Newcastle University Logo

According to a new lung transplant trial that’s being lead by Newcastle University and Newcastle Hospitals NHS Foundation Trust in the UK, the possibility of an increase in the number of such usable donor organs could be within view. The solution behind making this particular organ feasible for a transplant lies in cleaning and aerating it before use.

The freshly developed technique has apparently been successful in 8 patients already. The Develop-UK study will attempt to push this progress even further by enlisting various lung transplant centers in the nation to test the method. Dubbed ex-vivo lung perfusion (EVLP), it involves converting unusable donor lungs into ones that can be employed in transplants quite safely.

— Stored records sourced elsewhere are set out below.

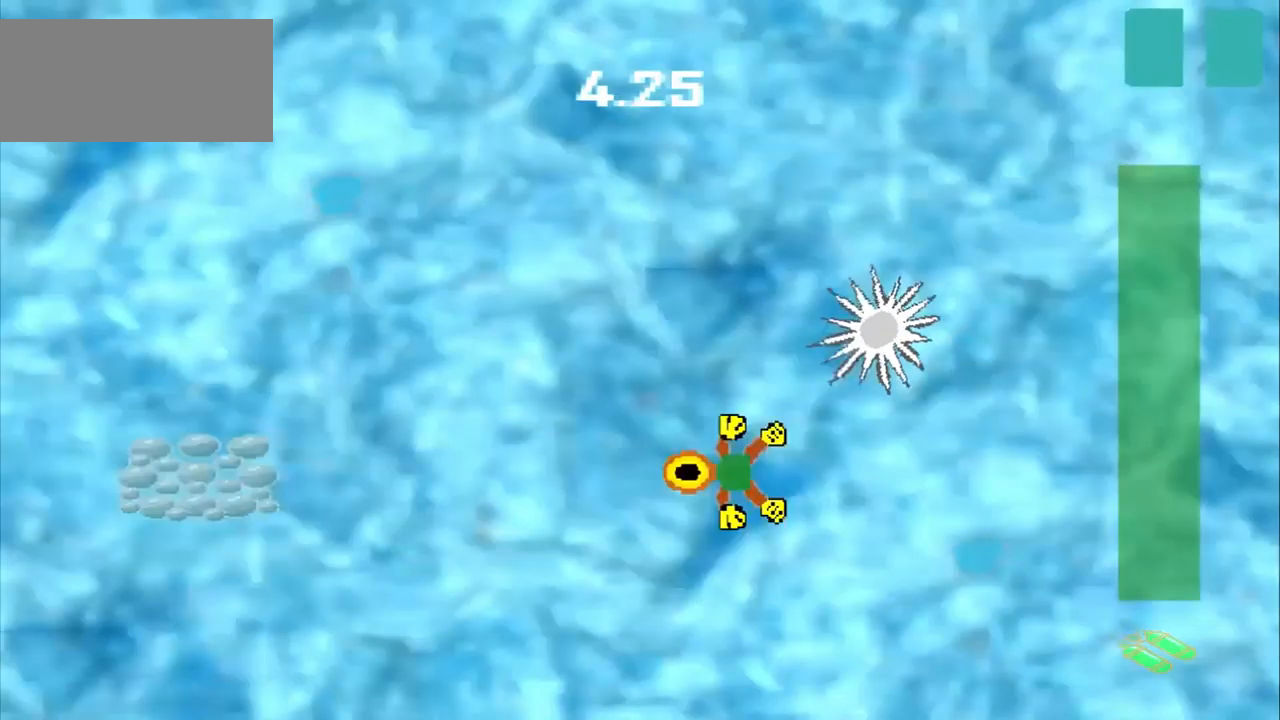
{"dt_ms": 500, "buttons": [], "left_stick": "left", "events": []}
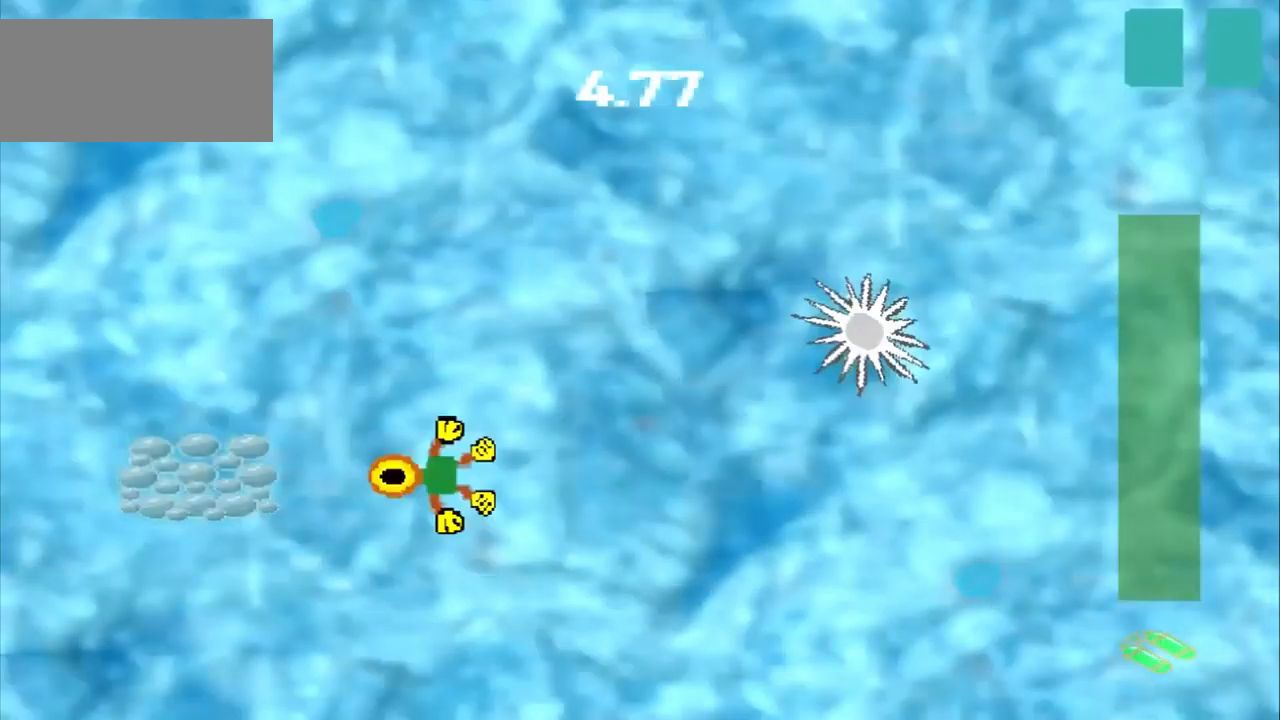
{"dt_ms": 500, "buttons": [], "left_stick": "left", "events": []}
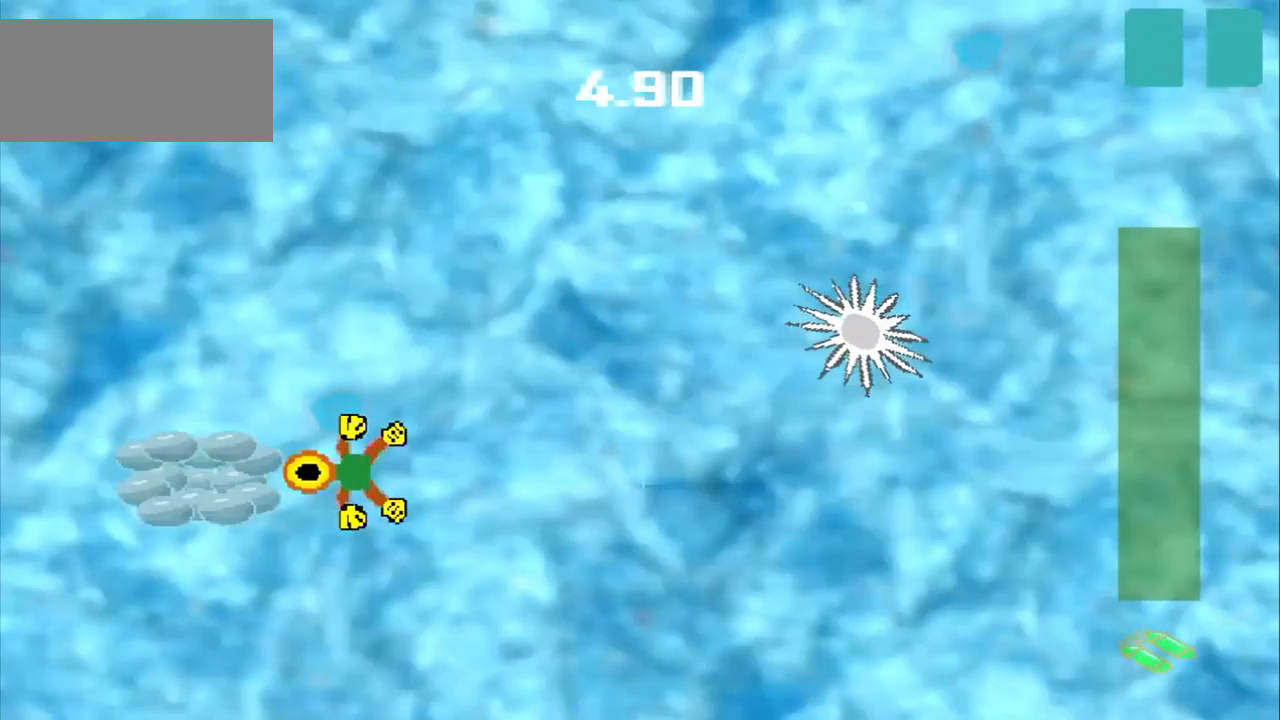
{"dt_ms": 500, "buttons": [], "left_stick": "up", "events": [[84, "left_stick", "up"]]}
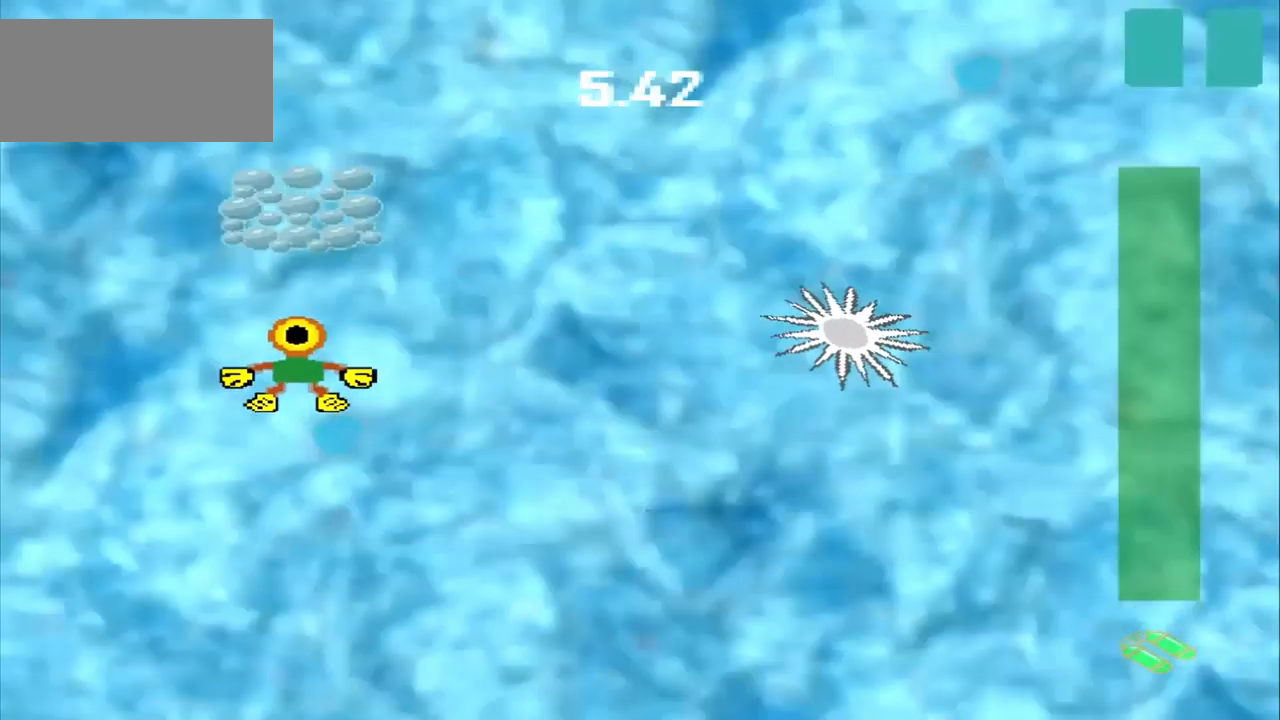
{"dt_ms": 500, "buttons": [], "left_stick": "up", "events": []}
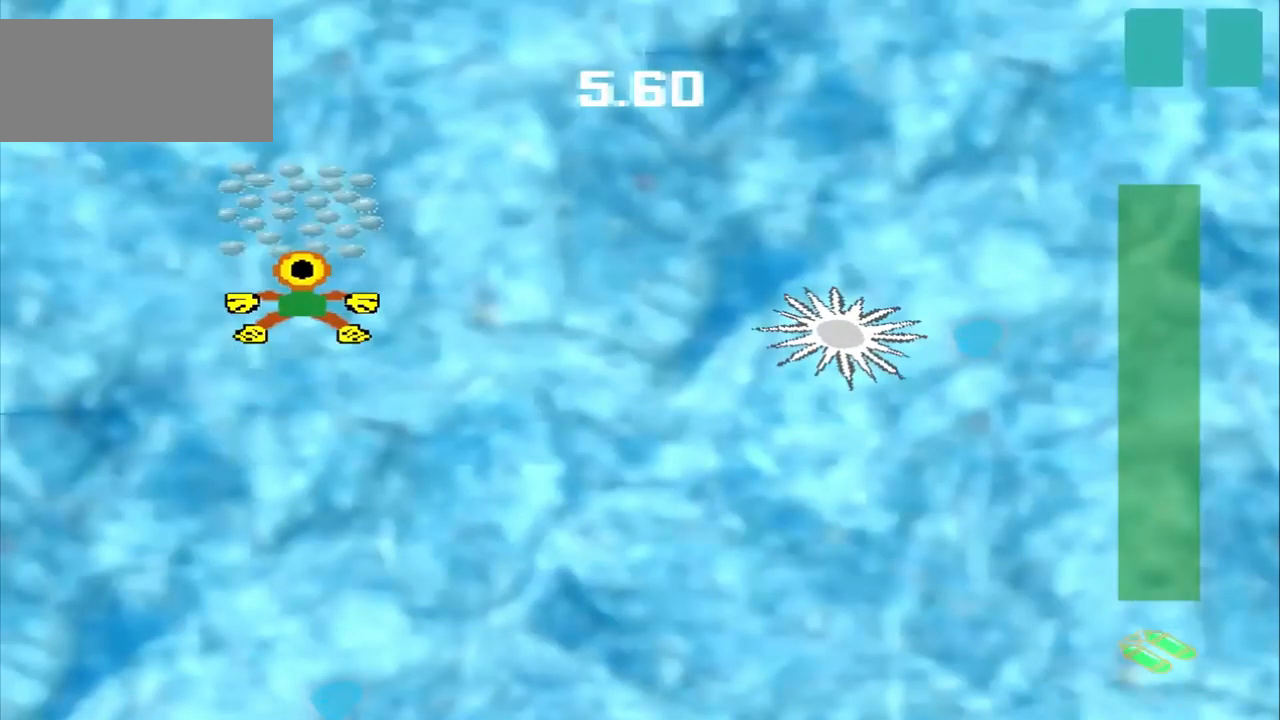
{"dt_ms": 500, "buttons": [], "left_stick": "up", "events": []}
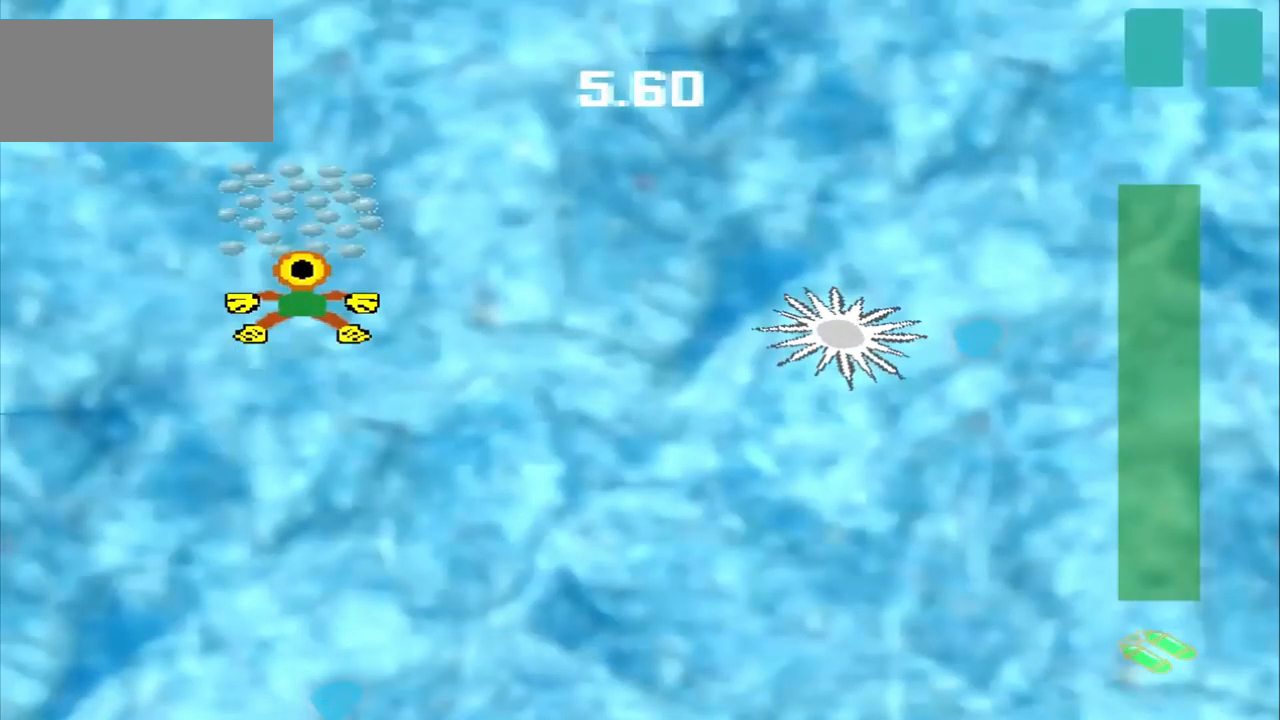
{"dt_ms": 500, "buttons": [], "left_stick": "right", "events": [[209, "left_stick", "down-right"], [459, "left_stick", "right"]]}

Professor Andrew Fisher who is leading the research team running the Develop-UK study, explained, “Unfortunately lungs are an incredibly delicate organ and they are easily damaged by events that happen before their removal from the donor. If we can make more of the donor lungs currently turned down available for transplant that will be a great benefit to many patients whose lives are severely limited by their severe breathing problems. We know already from experience in a small numbers of patients that this technique can work, we now need to prove it on a large scale, so that EVLP can be rolled-out across the country as a new technology in lung transplantation.

The process which has been outlined has the donor organs cleaned and their functioning enhanced by the fact that they’re hooked up a specially altered heart-lung bypass machine. During this procedure, a nutrient liquid is pumped through the lungs and they are simultaneously provided with oxygen courtesy of a breathing machine.

At present, only 1 in 5 potential donor lungs in the UK are touted as fit to be used for transplants. The new method of cleansing them could possibly improve the odds for those awaiting a chance to breathe happy.